There are two problems with your code:

1. Incorrect Usage of WhenEvent

As the name indicates WhenEvent is meant to be used when you want to e.g. switch at certain events, what I think you try to do is to set a'[t] to zero for a whole period (0<=t<=0.1), but that's AFAIK not what WhenEvent can be used for directly. Of course you can reformulate your problem so that it will fit better for the usage of a WhenEvent, e.g. by introducing an artificial discrete variable which switches the singular term on only after t>=0.1:

NDSolve[{
 a''[t] == 1/2 a[t]^2 + 1/6 a[t]^6 - 1/4 a[t]^4 - 2*k[t]/t* a'[t],
 a[0] == 1, a'[0] == 0, k[0] == 0,
 WhenEvent[t == 0.1, k[t] -> 1]
 },
 a, {t, 0, 1}, DiscreteVariables -> k
]

unfortunately this will not solve your problem: you'll still get Power::infy messages and nonnumeric intermediate results which make NDSolve fail. This is because of

2. 0/0 evaluates to nonumeric Indeterminate

which can be checked by evaluating 0/0. But as with the above formulation the whole term is switched off for 0<=t<0.1, we can now savely change it to something nonsingular for t<0.1, which will not change the result if the term gives the same results for t>=0.1. That will solve that problem, too:

NDSolve[{
  a''[t] == 1/2 a[t]^2 + 1/6 a[t]^6 - 1/4 a[t]^4 - 2*k[t]/Max[t, 0.1]* a'[t],
  a[0] == 1, a'[0] == 0, k[0] == 0,
  WhenEvent[t == 0.1, k[t] -> 1]
  },
 a, {t, 0, 1}, DiscreteVariables -> k
 ]

You can check that this approach gives the same result as my suggestion from the comment (which of course could also be formulated with an If, When, Unitstep and a whole lot of other functions):

NDSolve[{
  a''[t] == 1/2 a[t]^2 + 1/6 a[t]^6 - 1/4 a[t]^4 - Piecewise[{{2/t a'[t], t > 0.1}}],  
  a[0] == 1, a'[0] == 0
  }, 
  a, {t, 0, 1}
]

Final Note

If you are interested, you can check that your original formulation will only trigger an event exactly once, at t=0.1. So it wouldn't help even if the 0/0 term would evaluate to zero with no errors. You can see what happens with the following code (probably you'll need to adjust the plot ranges...)
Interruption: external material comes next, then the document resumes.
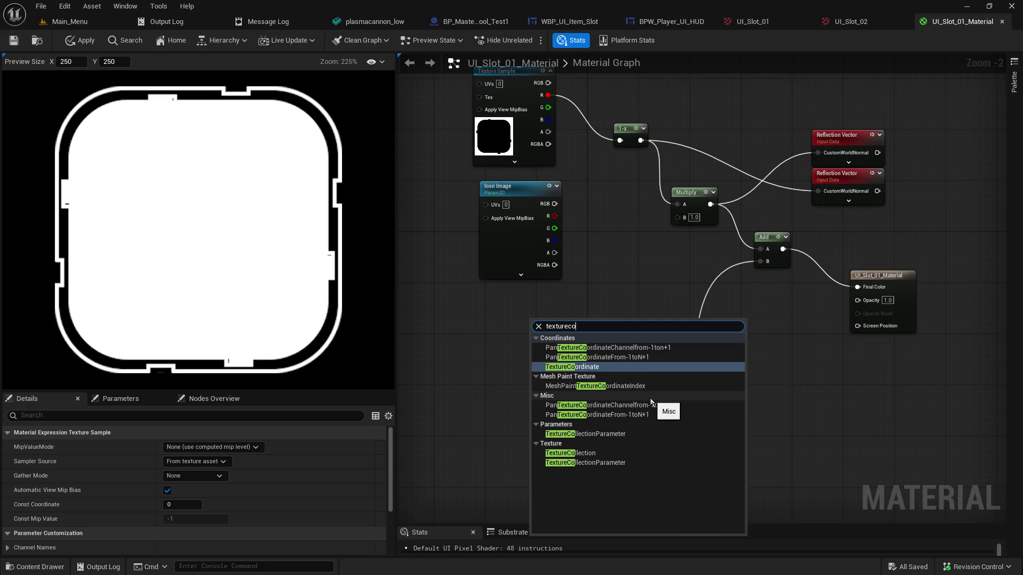
left_click(625, 312)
q4 = NDSolveValue[{a''[t] == 
    1/2 a[t]^2 + 1/6 a[t]^6 - 1/4 a[t]^4 - 2/Max[t, 10^-10] a'[t], 
   a[0] == 1, a'[0] == 0}, a, {t, 0, 1}]

q3 = NDSolveValue[{a''[t] == 
    1/2 a[t]^2 + 1/6 a[t]^6 - 1/4 a[t]^4 - 2/Max[t, 10^-10] a'[t], 
   a[0] == 1, a'[0] == 0, WhenEvent[t < .1,Print[t]; a'[t] -> 0]}, a, {t, 0, 1}]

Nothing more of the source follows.